A season that started 26-3 ended with a thud, with Virginia blowing a 6-0 lead and a two-homer day from Jake Gelof, ultimately falling to Coastal Carolina, 7-6, on Sunday in the Greenville Regional.
The loss ends the 2022 season for Virginia, which had rallied from an 11-14 start to make it to Omaha a year ago, but had a sort of inverse 2022, finishing 13-16 after the 26-3 start.
Gelof posted two- and three-run bombs, the latter giving the ‘Hoos (39-19) that 6-0 lead in the fifth.
The blasts give Gelof a pair of UVA single-season records – for homers (21) and RBIs (81).
Starter Jake Berry rolled through the first four, allowing just three baserunners – two hits and a first-inning walk – none reaching second.
But suddenly in the fifth, he couldn’t find the zone, walking the first two hitters, giving up an RBI single to Kameron Guangorena, then issuing one more walk before Brian O’Connor lifted him for Dylan Bowers.
Bowers would have his own issues, walking Eric Brown, then hitting Tyler Johnson with a 1-2 pitch, both of which forced in runs, cutting the 6-0 deficit to 6-3.
Paul Kosanovich, the third pitcher of the inning, would induce an inning-ending double play to get out of that threat, but Coastal Carolina (38-19) would tie it in the sixth, on a solo homer by Nick Lucky and a two-run shot by Graham Brown.
Virginia had its chances in the late innings. Alex Tappen, who had four hits on the day, led off the seventh with a single, but didn’t get any further. And freshman Griff O’Ferrall broke an 0-for-15 slump with a leadoff single in the top of the ninth, and was sacrificed to second by Kyle Teel, ahead of a Tappen flyout, an intentional walk to Gelof, and a flyout to center by Casey Saucke.
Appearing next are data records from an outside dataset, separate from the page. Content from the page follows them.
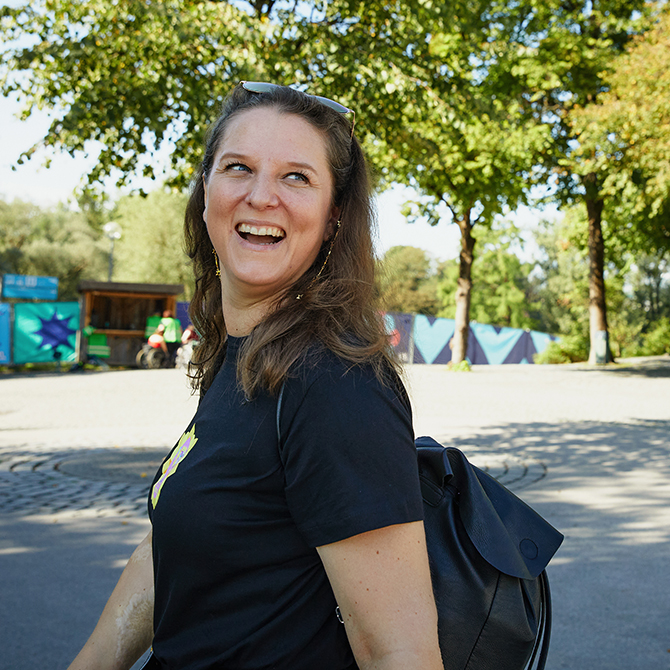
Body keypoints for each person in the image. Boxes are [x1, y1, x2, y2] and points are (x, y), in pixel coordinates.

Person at [67, 82, 442, 670]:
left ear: (333, 219)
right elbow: (173, 541)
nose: (261, 196)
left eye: (297, 177)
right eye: (238, 167)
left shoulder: (334, 383)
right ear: (207, 190)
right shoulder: (246, 353)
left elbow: (402, 653)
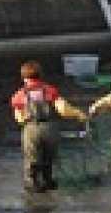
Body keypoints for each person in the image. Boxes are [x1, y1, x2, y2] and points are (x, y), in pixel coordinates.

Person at [10, 61, 87, 192]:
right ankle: (48, 180)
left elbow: (19, 118)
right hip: (50, 128)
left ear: (23, 78)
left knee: (32, 158)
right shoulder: (49, 90)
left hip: (31, 128)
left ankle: (33, 184)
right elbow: (63, 110)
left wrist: (25, 120)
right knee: (48, 158)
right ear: (40, 75)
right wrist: (79, 114)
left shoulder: (19, 95)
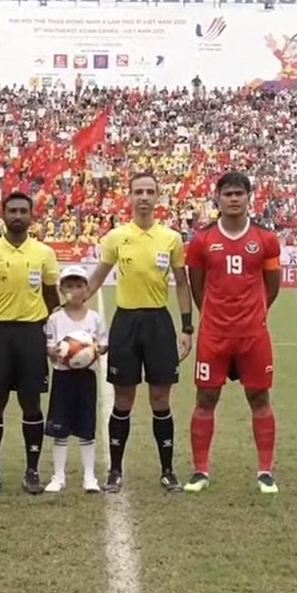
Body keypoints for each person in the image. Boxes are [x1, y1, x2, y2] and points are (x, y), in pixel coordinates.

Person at [83, 171, 193, 494]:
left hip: (159, 323)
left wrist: (186, 327)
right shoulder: (116, 237)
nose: (143, 197)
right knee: (123, 399)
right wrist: (71, 306)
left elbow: (182, 284)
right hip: (126, 323)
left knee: (161, 398)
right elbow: (96, 279)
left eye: (149, 191)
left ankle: (168, 470)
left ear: (158, 197)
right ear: (129, 197)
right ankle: (115, 470)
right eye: (138, 192)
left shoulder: (171, 238)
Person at [181, 172, 282, 494]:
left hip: (253, 335)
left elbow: (273, 286)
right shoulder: (201, 240)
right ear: (218, 198)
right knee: (206, 397)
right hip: (214, 336)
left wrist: (256, 313)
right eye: (228, 194)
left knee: (259, 397)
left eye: (240, 193)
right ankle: (200, 471)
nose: (234, 198)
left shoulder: (265, 239)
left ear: (249, 196)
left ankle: (265, 471)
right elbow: (197, 285)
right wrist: (211, 314)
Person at [0, 192, 60, 495]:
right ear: (3, 214)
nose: (18, 216)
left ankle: (32, 471)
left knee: (31, 403)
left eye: (23, 210)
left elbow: (52, 299)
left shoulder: (44, 254)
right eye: (12, 211)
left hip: (32, 335)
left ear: (32, 215)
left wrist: (56, 336)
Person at [43, 265, 109, 492]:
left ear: (86, 289)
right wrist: (60, 352)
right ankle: (58, 476)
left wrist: (94, 350)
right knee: (59, 428)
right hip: (63, 377)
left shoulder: (95, 318)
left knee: (86, 427)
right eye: (69, 286)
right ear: (61, 289)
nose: (74, 290)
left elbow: (103, 343)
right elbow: (49, 346)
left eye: (79, 285)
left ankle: (89, 477)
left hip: (86, 378)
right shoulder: (55, 318)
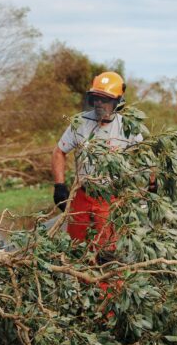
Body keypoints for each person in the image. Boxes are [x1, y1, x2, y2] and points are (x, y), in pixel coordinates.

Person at [51, 71, 143, 253]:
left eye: (105, 99)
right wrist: (59, 186)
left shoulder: (128, 128)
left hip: (111, 197)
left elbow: (145, 156)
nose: (99, 103)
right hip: (82, 194)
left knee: (107, 251)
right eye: (96, 98)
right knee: (76, 248)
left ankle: (106, 269)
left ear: (118, 101)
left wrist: (151, 183)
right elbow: (59, 151)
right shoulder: (80, 123)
Austin White led off the bottom of the ninth with a solid single to center off UVA reliever Matt Wyatt (0-2), and he reached second on a sacrifice by Eric Brown.
O’Connor opted to intentionally walk Tyler Johnson to set up a possible force play on the infield.
That brought up Chris Rowan, who singled a 2-2 Wyatt pitch up the middle to easily plate White from second.